__DATASET RECORDS__:
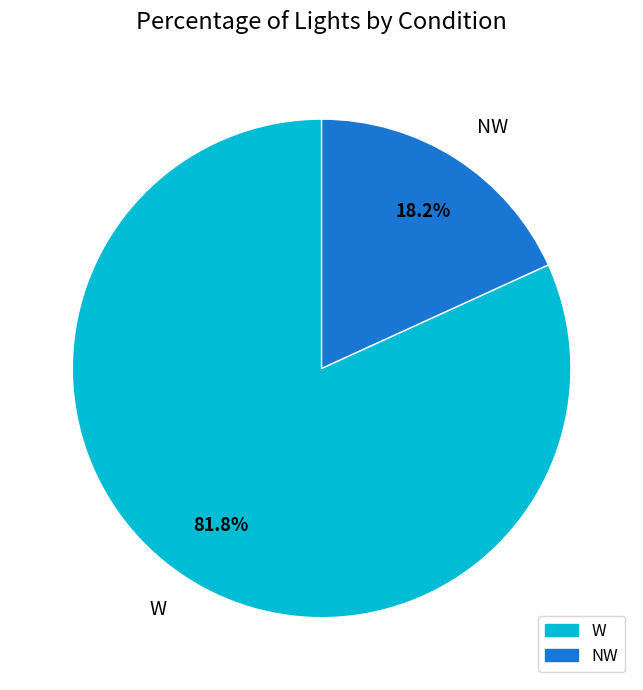

Approximately how many times larger is the value at W compared to NW?

4.5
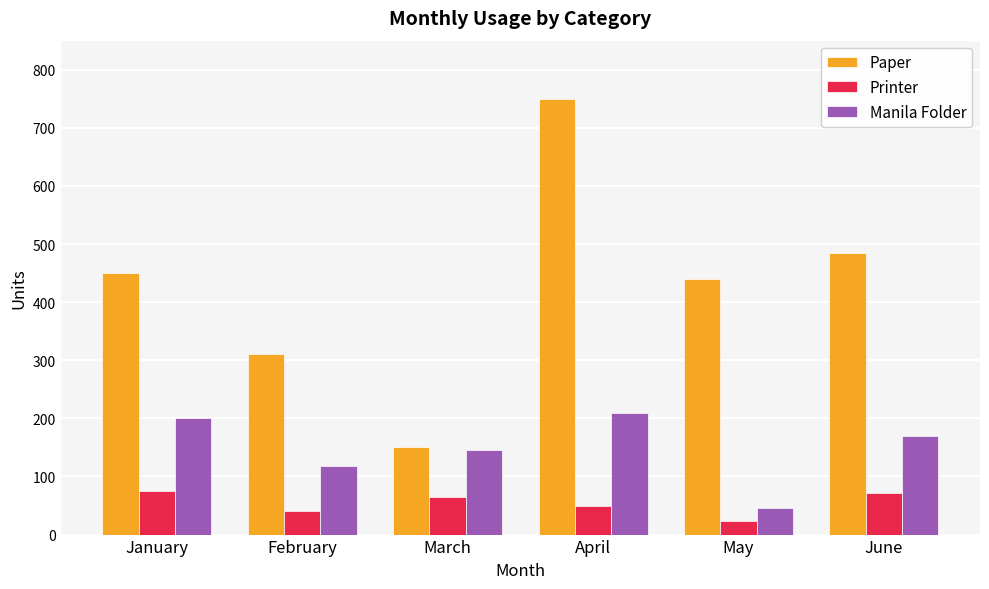

Which series has the widest spread of values?

Paper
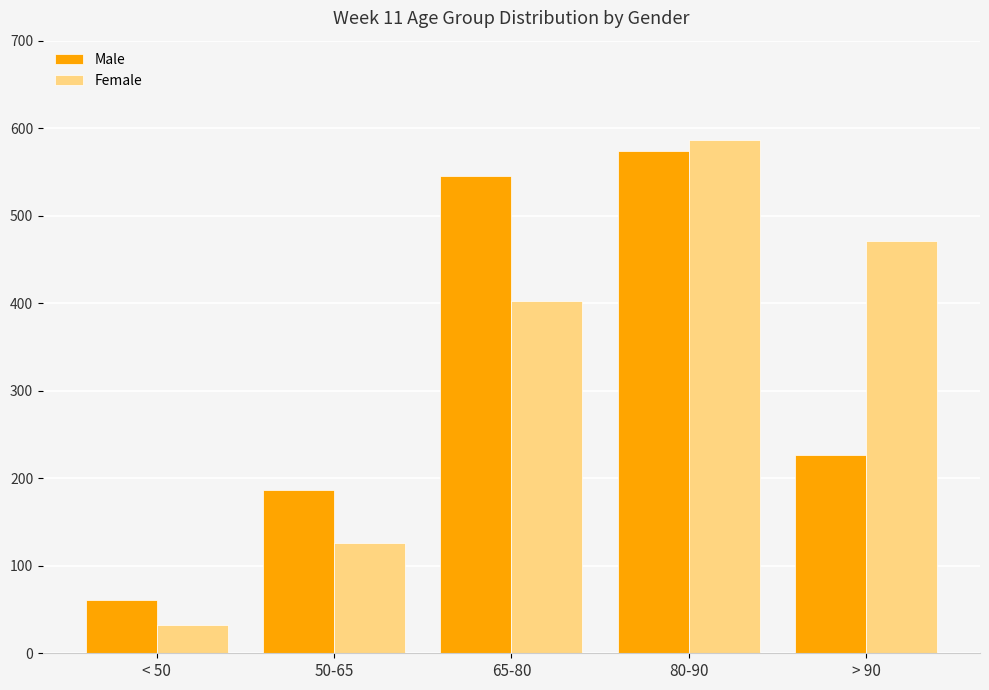

The value of Female at > 90 is 113. True or false?

False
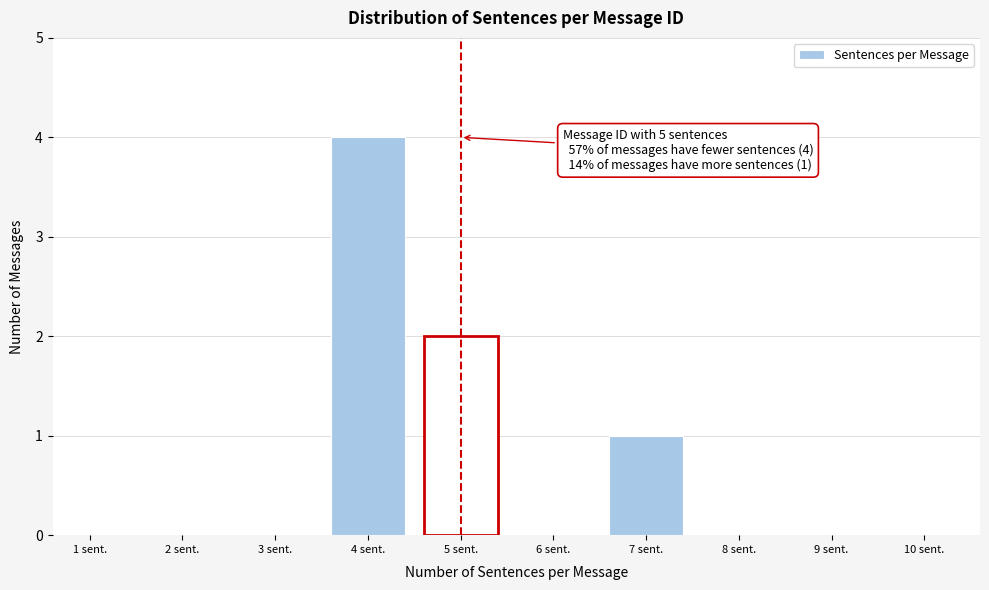

Reading left to right, transcribe all the data shown in this chart.

1 sent.=0	2 sent.=0	3 sent.=0	4 sent.=4	5 sent.=2	6 sent.=0	7 sent.=1	8 sent.=0	9 sent.=0	10 sent.=0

__WORK ORDER__:
Reproduce the text of the listing above exactly, leaving out the pictures.

__RESPONSE TO THIS EXERCISE__:
Approximately how many times larger is the value at W compared to NW?

4.5

Which series has the widest spread of values?

Paper

The value of Female at > 90 is 113. True or false?

False

Reading left to right, transcribe all the data shown in this chart.

1 sent.=0	2 sent.=0	3 sent.=0	4 sent.=4	5 sent.=2	6 sent.=0	7 sent.=1	8 sent.=0	9 sent.=0	10 sent.=0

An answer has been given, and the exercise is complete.